- _Given text_:
Fetch Data from PostgreSQL Databases in Python

We use pandas and psycopg2 together to connect with PostgreSQL. psycopg2 is a package allows us to create a connection with PostgreSQL databases in Python, and we will use sqlio within pandas to interact with the database.

If you haven't install the psycopg2 package, simply install it using pip install psycopg2 in terminal.

Database Connection

First we create a connection variable conn so we can call it later when we need it:

conn = psycopg2.connect(
            dbname="dbname", 
            user="username",
            password="password", 
            host="postgresql_host", 
            port="443"
        )

Store SQL Queries

Instead of writing SQL queries inside a function, we store them in python variables so we can call it in sql io functions:

sql_query = """
            SELECT * FROM your_table_name
            WHERE ds = "${bizdate}";
            """

Execute SQL Queries

Now we can use sqlio from pandas.io.sql to execute the SQL command we wrote. It will return a pandas DataFrame so we can simply assign a variable name to it:

df = sqlio.read_sql_query(sql_query.replace('${bizdate}',bizdate), conn)

Documentation of read_sql_query: https://pandas.pydata.org/pandas-docs/stable/reference/api/pandas.read_sql_query.html

Notice I used a .replace() method for the sql_query. Because often PostgreSQL is used in datawarehosue and the data is store with partition. With the replace of partition, we can execute the command in the correct partition. In my case, the partitions are named with a certain date format (20191225) of yesterday, to create the variable bizdate, use:

import datetime
bizdate = (datetime.date.today() - datetime.timedelta(1)).strftime('%Y%m%d')

Output DataFrame

After some data cleaning, we can export the DataFrame df to other form like .csv files or write it to other database like MySQL:

# export as csv files
df.to_csv('./csv/df.csv', index = False, encoding = 'utf-8')

# write to MySQL databases
from sqlalchemy import create_engine

host = 'mysql_host'
port = 3306
db = 'dbname'
user = 'username'
password = 'password'

engine = create_engine(str(r"mysql+mysqlconnector://%s:" + '%s' + "@%s/%s") % (user, password, host, db))

try:
    df.to_sql('your_target_table', con=engine, if_exists='replace', index=False)
    print('Sucess!')
except Exception as e:
    print(e)

Automation

Further, the data fetching process can be automated with crontab.

- _Excerpted data_:
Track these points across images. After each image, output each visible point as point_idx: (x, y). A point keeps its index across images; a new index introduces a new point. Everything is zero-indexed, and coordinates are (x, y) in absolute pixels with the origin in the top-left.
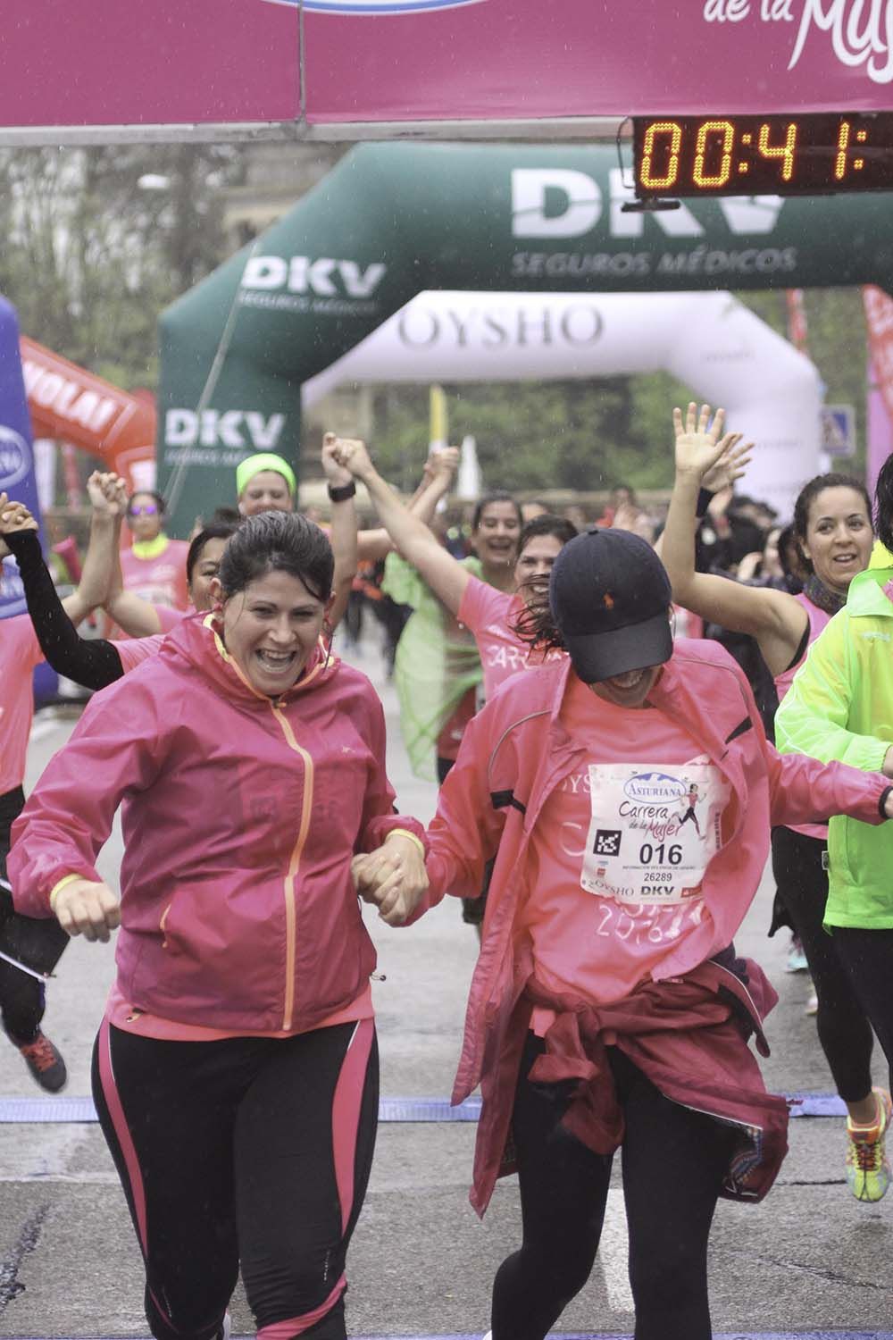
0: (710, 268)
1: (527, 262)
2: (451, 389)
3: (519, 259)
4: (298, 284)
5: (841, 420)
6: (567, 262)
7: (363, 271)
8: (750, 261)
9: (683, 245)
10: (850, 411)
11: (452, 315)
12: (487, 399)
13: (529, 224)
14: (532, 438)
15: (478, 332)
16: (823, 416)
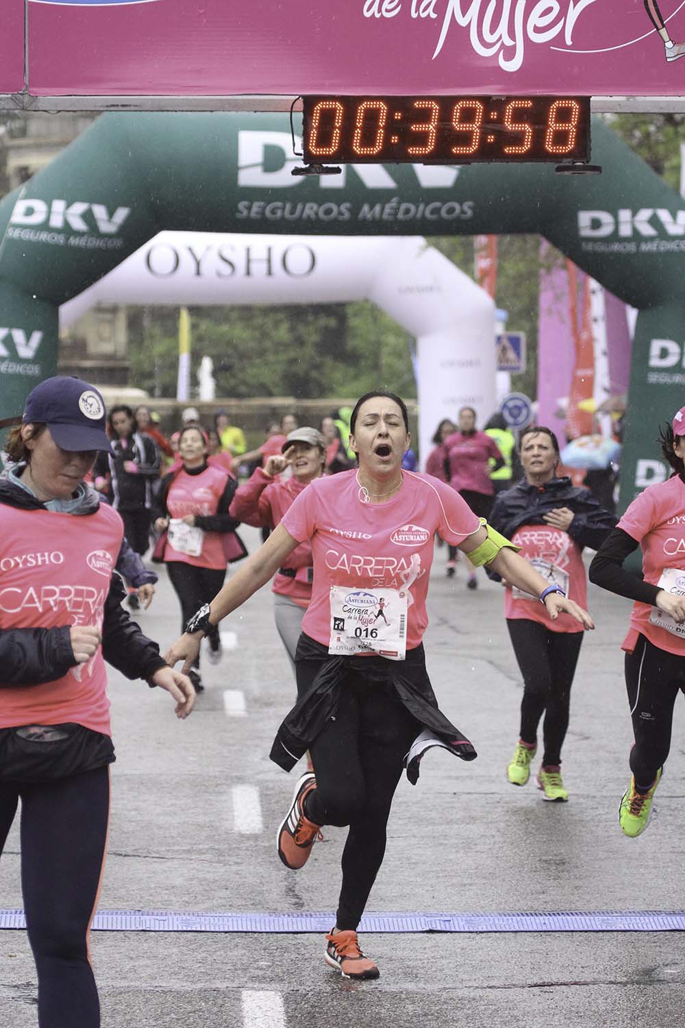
0: (400, 216)
1: (249, 208)
2: (195, 310)
3: (242, 205)
4: (56, 222)
5: (515, 342)
6: (284, 209)
7: (111, 213)
8: (436, 211)
9: (380, 196)
10: (522, 336)
11: (190, 249)
12: (226, 319)
13: (251, 176)
14: (262, 353)
15: (211, 265)
16: (499, 339)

- _What this task involves_: What tool does the text on fetching PostgreSQL data in Python name for automating the data fetching process?

- _Answer space_: Crontab.